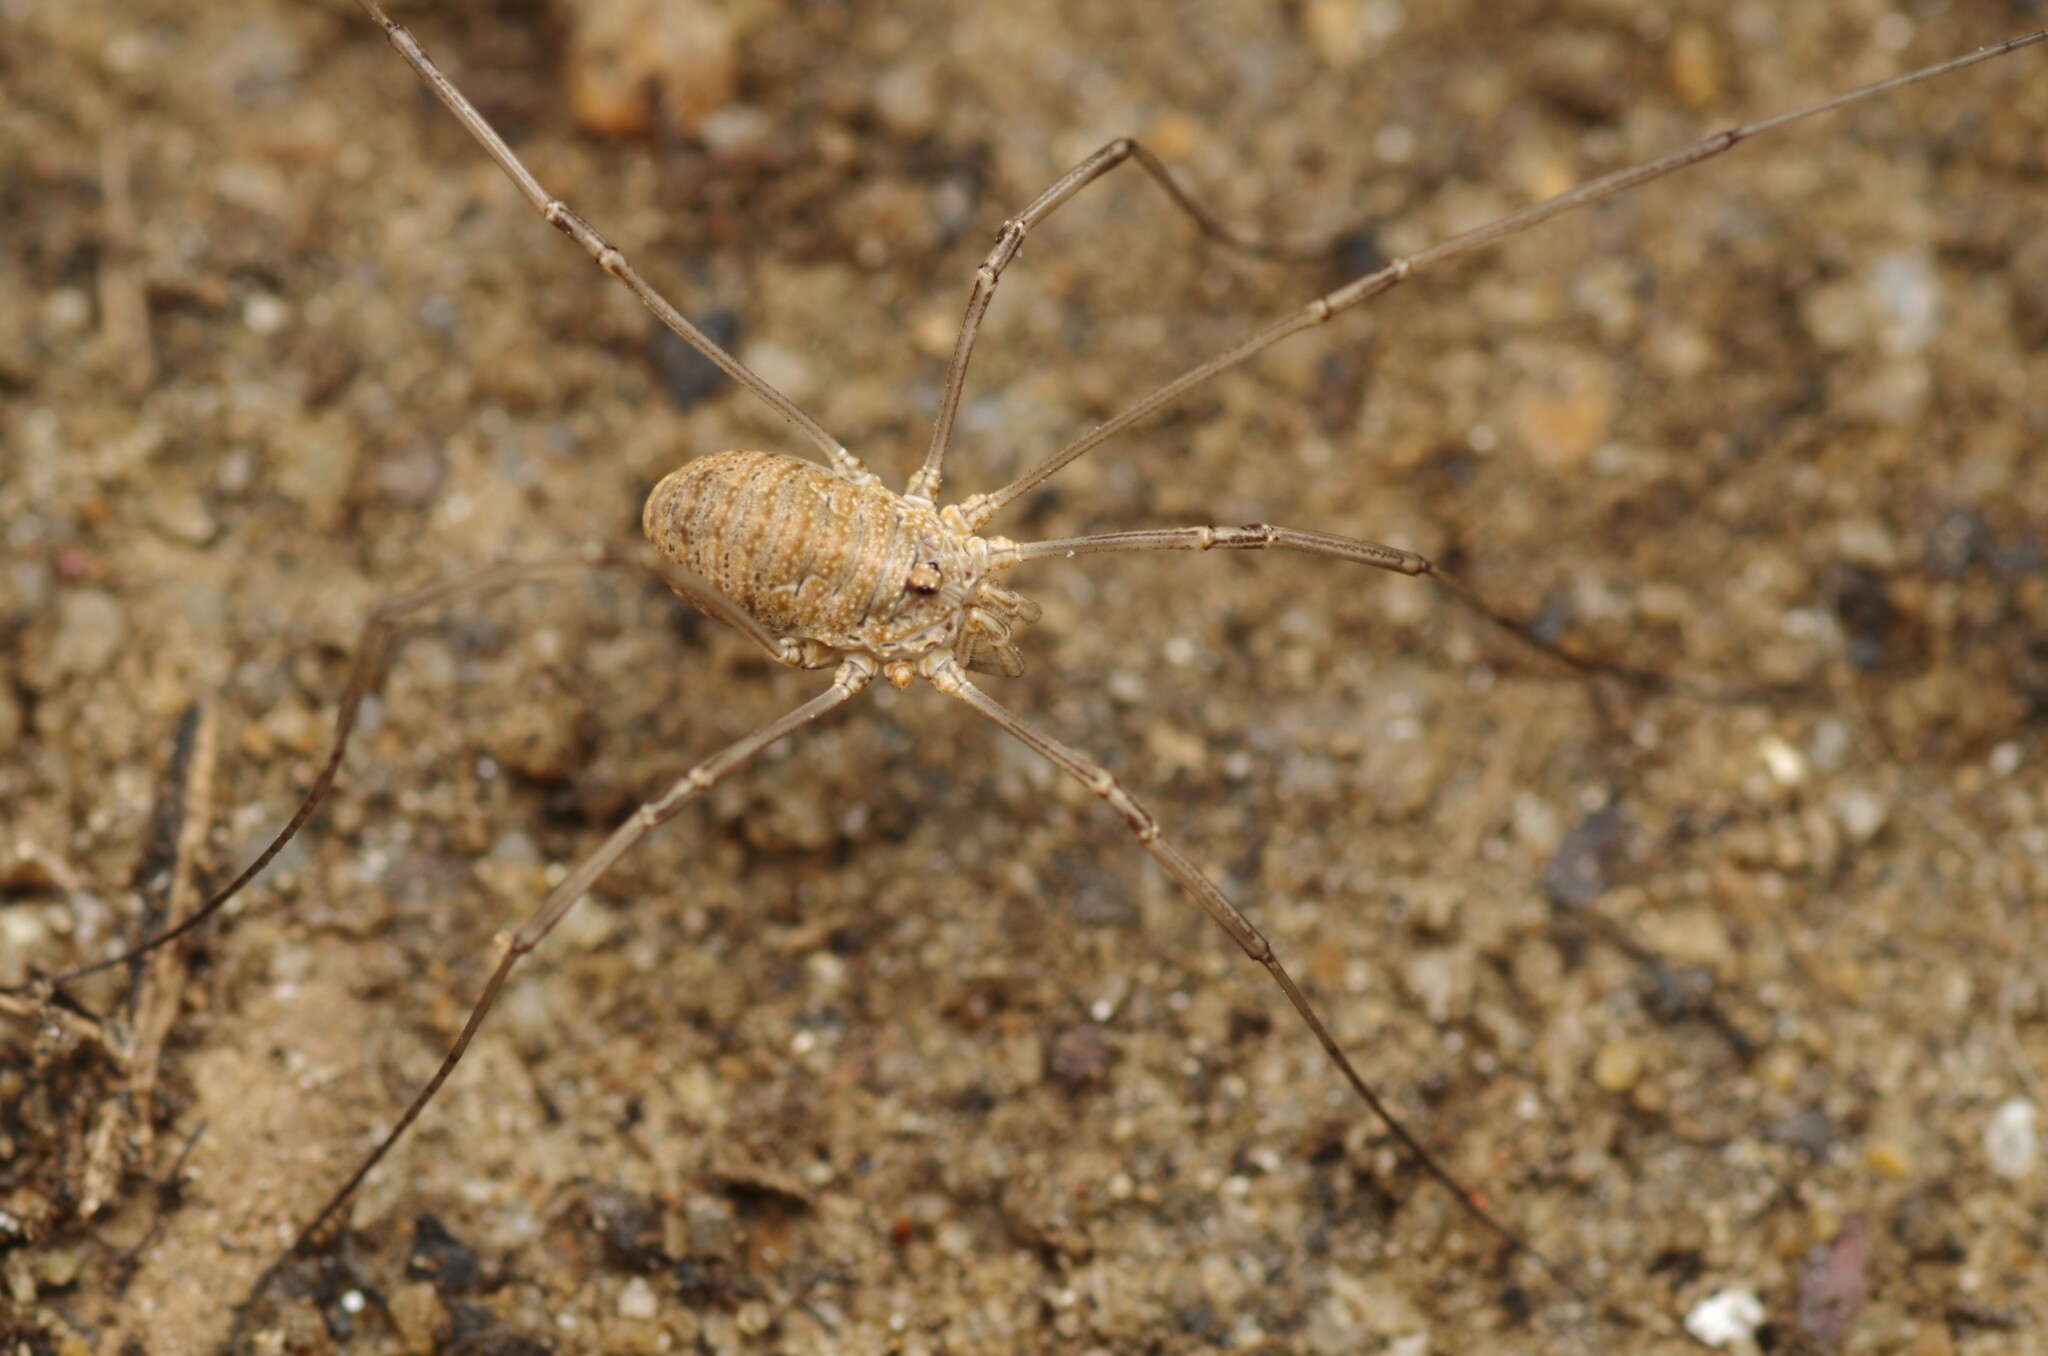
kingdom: Animalia
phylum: Arthropoda
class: Arachnida
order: Opiliones
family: Phalangiidae
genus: Phalangium
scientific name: Phalangium opilio
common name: Daddy longleg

▶ [AIM] Reproduce every line of the records above word for word, leaving out the pictures.

▶ [IN RESPONSE]
kingdom: Animalia
phylum: Arthropoda
class: Arachnida
order: Opiliones
family: Phalangiidae
genus: Phalangium
scientific name: Phalangium opilio
common name: Daddy longleg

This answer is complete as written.